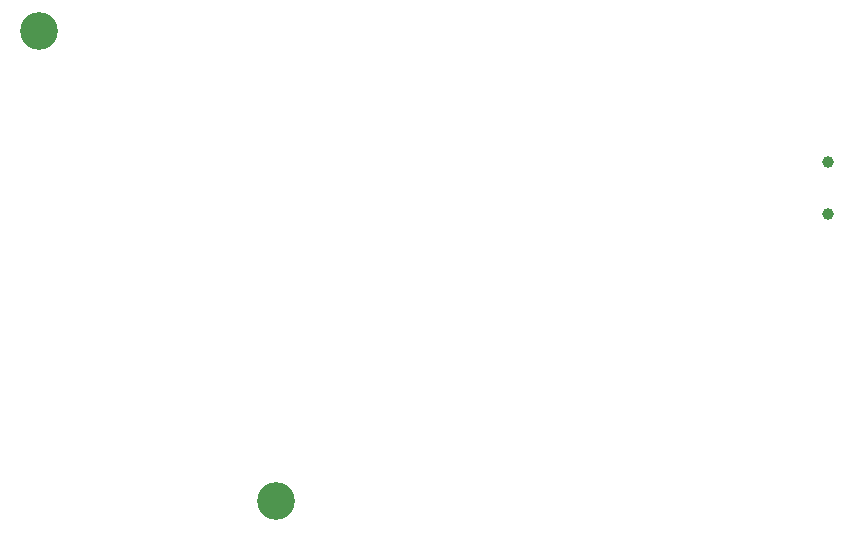
<source format=gbr>
%TF.GenerationSoftware,KiCad,Pcbnew,9.0.1*%
%TF.CreationDate,2025-07-27T01:52:11-03:00*%
%TF.ProjectId,board,626f6172-642e-46b6-9963-61645f706362,rev?*%
%TF.SameCoordinates,Original*%
%TF.FileFunction,NonPlated,1,4,NPTH,Drill*%
%TF.FilePolarity,Positive*%
%FSLAX46Y46*%
G04 Gerber Fmt 4.6, Leading zero omitted, Abs format (unit mm)*
G04 Created by KiCad (PCBNEW 9.0.1) date 2025-07-27 01:52:11*
%MOMM*%
%LPD*%
G01*
G04 APERTURE LIST*
%TA.AperFunction,ComponentDrill*%
%ADD10C,1.000000*%
%TD*%
%TA.AperFunction,ComponentDrill*%
%ADD11C,3.200000*%
%TD*%
G04 APERTURE END LIST*
D10*
%TO.C,J2*%
X116730200Y-66278400D03*
X116730200Y-70678400D03*
D11*
%TO.C,H1*%
X49950000Y-55170000D03*
%TO.C,H2*%
X70000000Y-95000000D03*
M02*

</source>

◆ TO-DO ITEM: Scan the listing above. Gather each line that contains the word "APERTURE".

◆ ANSWER FOR THE TASK:
G04 APERTURE LIST*
G04 APERTURE END LIST*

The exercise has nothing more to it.